To schedule the batch.

Architecture

If you need to train your machine learning model regularly, the batch training pattern is applicable. In the pattern, you will define the training as a batch job and configure the trigger and schedule in a job management server. The server will execute the batch job. One of the easiest ways to define it is with Linux crontab, and it is also possible to make it with services in cloud. Or, it is possible to use a job management server.
The pattern is one of the most common architecture to train a model offline. The workflow would be like:

Retrieve data from DWH (may need data cleansing)
Preprocess data
Train
Evaluate
Build model to prediction server
Store the model and server, and record the evaluation

You may need to consider error handling of each step with the service level objective.
If you need to keep updating the prediction model everyday or every batch, which means the service level is quite high, you would need retry policy for errors, or send an alert to an operating team. If you don’t have to keep updated, you may just alert or record an error, and rekick later.
It is recommended to make it possible to record failed job and rekick or troubleshoot from the log. Among the workflow above, there may have an irregular or unexpected data in the DWH, such as integer saved as char or invalid value range, that require some data anomaly filtering or data cleansing. It is difficult to rerun the job if there is anomaly data.

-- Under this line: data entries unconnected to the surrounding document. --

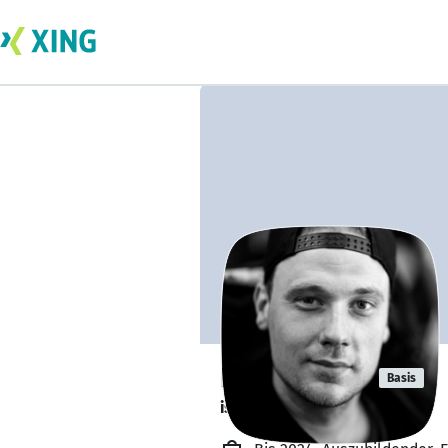
Ben Montag
Basis
ist offen für Projekte. 🔎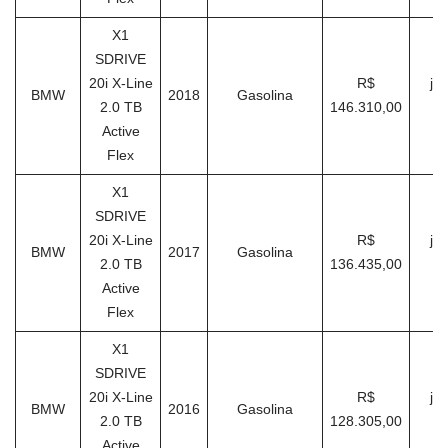
X1
SDRIVE
20i X-Line
R$
ja
BMW
2018
Gasolina
2.0 TB
146.310,00
Active
Flex
X1
SDRIVE
20i X-Line
R$
ja
BMW
2017
Gasolina
2.0 TB
136.435,00
Active
Flex
X1
SDRIVE
20i X-Line
R$
ja
BMW
2016
Gasolina
2.0 TB
128.305,00
Active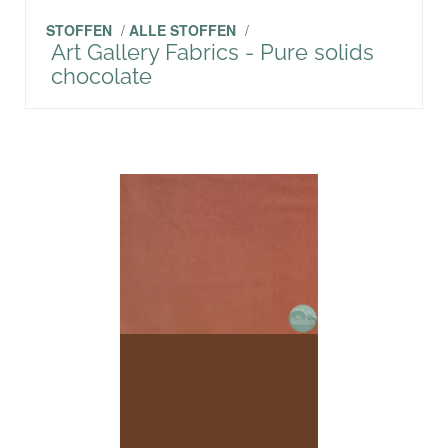
STOFFEN
/
ALLE STOFFEN
/
Art Gallery Fabrics - Pure solids
chocolate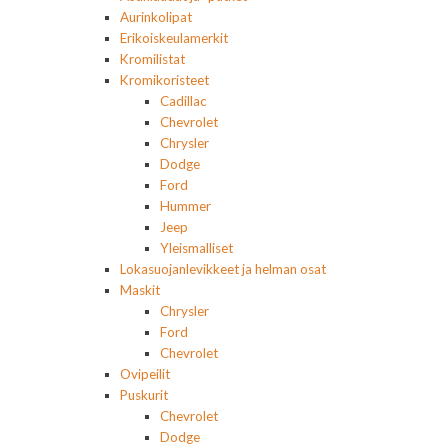
Aurinkolipat
Erikoiskeulamerkit
Kromilistat
Kromikoristeet
Cadillac
Chevrolet
Chrysler
Dodge
Ford
Hummer
Jeep
Yleismalliset
Lokasuojanlevikkeet ja helman osat
Maskit
Chrysler
Ford
Chevrolet
Ovipeilit
Puskurit
Chevrolet
Dodge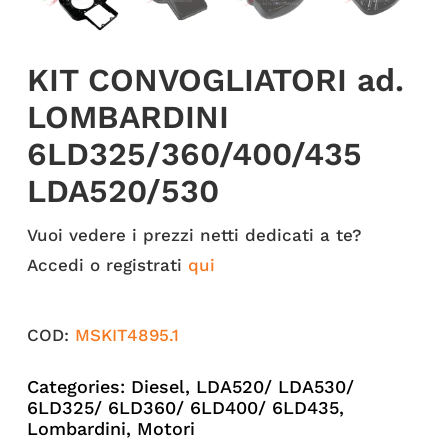
KIT CONVOGLIATORI ad.
LOMBARDINI
6LD325/360/400/435
LDA520/530
Vuoi vedere i prezzi netti dedicati a te?
Accedi o registrati
qui
COD:
MSKIT4895.1
Categories:
Diesel
,
LDA520/ LDA530/
6LD325/ 6LD360/ 6LD400/ 6LD435
,
Lombardini
,
Motori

You may need to filter the data beforehand or manually exclude it.
For the steps 2. to 4., there may have possibility of the model evaluation may not be good enough for production use. In that case, you may need to reconsider preprocess or hyperparameter of the training and tune them to fit to the current dataset.
For the 5. and 6., it may be system issue of building or recording error. You may need to review the system components, server, storage, database, network, middleware and so on, to find the root cause and mitigation.

Diagram

diagram

Pros

Retrain and update model regularly.

Cons

Need to consider job error.
It is difficult to make a full-automatic workflow.

Needs consideration

Job management method or software.
Error handling.